> _Treść polecenia_: Zbierz z danych wszystkie wiersze, w których występuje ciąg „sketchPlane”, i przepisz je. Wielkość liter ma znaczenie.

> _Przedstawione dane_:
- - - - - - -
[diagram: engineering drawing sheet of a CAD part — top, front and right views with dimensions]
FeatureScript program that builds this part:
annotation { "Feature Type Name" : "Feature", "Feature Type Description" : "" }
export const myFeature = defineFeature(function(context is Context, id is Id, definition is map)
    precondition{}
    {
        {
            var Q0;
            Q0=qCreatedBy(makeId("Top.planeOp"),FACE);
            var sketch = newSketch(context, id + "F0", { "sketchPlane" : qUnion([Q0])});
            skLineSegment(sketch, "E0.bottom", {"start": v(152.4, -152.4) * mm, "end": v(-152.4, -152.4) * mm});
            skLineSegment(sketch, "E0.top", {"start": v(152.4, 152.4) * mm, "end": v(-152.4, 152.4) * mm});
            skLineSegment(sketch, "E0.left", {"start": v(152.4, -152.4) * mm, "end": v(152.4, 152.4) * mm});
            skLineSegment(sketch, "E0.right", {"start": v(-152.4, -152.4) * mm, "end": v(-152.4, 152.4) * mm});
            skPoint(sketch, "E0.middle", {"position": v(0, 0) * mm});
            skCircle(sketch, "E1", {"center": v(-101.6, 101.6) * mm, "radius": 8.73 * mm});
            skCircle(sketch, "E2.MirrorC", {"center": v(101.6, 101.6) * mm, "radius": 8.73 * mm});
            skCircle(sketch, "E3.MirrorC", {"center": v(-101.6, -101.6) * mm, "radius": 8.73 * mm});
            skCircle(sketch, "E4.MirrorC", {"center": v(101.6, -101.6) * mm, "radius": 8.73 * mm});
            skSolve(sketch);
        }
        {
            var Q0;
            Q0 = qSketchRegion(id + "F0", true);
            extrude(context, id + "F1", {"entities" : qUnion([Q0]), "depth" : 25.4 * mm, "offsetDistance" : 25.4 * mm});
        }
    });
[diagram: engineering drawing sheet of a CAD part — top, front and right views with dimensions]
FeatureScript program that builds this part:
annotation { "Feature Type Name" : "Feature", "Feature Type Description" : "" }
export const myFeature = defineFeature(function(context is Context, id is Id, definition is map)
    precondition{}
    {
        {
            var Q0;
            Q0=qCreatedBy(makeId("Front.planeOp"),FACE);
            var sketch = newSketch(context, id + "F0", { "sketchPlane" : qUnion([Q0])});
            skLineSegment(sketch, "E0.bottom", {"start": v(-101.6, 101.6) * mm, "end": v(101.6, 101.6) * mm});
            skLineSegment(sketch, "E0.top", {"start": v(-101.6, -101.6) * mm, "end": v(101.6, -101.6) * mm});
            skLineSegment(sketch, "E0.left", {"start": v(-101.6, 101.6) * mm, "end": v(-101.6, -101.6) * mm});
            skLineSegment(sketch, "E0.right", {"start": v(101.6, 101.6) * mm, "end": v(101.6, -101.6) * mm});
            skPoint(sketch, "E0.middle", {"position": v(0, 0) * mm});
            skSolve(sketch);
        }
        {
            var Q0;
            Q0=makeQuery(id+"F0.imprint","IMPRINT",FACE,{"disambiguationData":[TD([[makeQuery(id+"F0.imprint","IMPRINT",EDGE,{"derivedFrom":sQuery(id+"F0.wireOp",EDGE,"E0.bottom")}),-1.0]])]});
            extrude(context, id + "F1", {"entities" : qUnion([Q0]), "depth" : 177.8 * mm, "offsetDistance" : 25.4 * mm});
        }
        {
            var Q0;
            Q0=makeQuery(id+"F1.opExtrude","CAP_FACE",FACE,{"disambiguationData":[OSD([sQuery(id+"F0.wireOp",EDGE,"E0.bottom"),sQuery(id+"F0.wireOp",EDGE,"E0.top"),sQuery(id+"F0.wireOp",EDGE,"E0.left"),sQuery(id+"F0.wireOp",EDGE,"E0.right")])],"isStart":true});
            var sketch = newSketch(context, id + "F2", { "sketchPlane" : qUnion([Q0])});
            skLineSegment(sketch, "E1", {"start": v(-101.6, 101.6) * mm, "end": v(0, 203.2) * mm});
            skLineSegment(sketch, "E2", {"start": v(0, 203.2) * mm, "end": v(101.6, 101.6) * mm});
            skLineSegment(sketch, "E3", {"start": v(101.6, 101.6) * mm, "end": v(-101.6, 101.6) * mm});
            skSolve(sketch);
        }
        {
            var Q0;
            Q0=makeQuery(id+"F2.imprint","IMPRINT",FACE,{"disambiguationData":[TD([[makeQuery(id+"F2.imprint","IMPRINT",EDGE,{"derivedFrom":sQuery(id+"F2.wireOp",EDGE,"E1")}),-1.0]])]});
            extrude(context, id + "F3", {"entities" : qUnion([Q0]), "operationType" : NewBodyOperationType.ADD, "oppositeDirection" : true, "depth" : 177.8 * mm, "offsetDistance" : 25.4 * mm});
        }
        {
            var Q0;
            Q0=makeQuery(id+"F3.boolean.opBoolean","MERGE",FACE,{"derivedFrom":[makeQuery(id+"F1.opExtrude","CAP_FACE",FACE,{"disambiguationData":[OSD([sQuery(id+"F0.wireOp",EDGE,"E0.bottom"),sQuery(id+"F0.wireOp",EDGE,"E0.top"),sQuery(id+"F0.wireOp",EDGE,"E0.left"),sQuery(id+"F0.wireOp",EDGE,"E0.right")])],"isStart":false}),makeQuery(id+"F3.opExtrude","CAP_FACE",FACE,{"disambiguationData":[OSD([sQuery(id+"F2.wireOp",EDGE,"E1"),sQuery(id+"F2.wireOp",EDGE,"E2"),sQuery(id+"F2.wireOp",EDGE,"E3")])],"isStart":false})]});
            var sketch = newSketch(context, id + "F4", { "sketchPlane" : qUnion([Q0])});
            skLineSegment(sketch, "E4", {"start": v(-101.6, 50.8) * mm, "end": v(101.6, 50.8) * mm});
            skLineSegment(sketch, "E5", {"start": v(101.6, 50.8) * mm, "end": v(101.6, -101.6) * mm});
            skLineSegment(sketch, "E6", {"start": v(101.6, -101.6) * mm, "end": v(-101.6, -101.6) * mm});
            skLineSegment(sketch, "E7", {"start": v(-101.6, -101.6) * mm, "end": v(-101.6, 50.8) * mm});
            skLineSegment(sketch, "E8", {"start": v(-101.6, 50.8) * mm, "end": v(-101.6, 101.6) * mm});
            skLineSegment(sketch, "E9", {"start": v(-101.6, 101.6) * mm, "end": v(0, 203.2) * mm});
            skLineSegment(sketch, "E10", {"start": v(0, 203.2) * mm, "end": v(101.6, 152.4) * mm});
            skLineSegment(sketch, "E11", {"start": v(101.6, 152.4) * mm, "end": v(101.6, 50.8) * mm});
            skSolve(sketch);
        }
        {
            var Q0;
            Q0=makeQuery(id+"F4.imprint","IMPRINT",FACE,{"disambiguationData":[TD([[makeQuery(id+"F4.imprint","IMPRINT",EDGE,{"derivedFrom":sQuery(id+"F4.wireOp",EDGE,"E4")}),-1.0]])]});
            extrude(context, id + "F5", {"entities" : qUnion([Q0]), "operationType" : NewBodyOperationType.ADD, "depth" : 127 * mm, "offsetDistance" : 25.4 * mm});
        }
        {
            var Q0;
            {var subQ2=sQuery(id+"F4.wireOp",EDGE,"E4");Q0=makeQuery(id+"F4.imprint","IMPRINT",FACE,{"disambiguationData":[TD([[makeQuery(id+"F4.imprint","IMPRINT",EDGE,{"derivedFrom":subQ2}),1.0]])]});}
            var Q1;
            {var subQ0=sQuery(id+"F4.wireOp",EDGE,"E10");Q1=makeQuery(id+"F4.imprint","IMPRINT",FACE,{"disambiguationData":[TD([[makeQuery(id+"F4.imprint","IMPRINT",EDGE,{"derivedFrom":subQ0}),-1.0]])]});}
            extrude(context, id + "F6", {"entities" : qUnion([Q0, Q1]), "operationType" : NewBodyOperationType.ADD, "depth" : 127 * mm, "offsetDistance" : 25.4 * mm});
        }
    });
- - - - - - -
> _Pełna odpowiedź_:
            var sketch = newSketch(context, id + "F0", { "sketchPlane" : qUnion([Q0])});
            var sketch = newSketch(context, id + "F0", { "sketchPlane" : qUnion([Q0])});
            var sketch = newSketch(context, id + "F2", { "sketchPlane" : qUnion([Q0])});
            var sketch = newSketch(context, id + "F4", { "sketchPlane" : qUnion([Q0])});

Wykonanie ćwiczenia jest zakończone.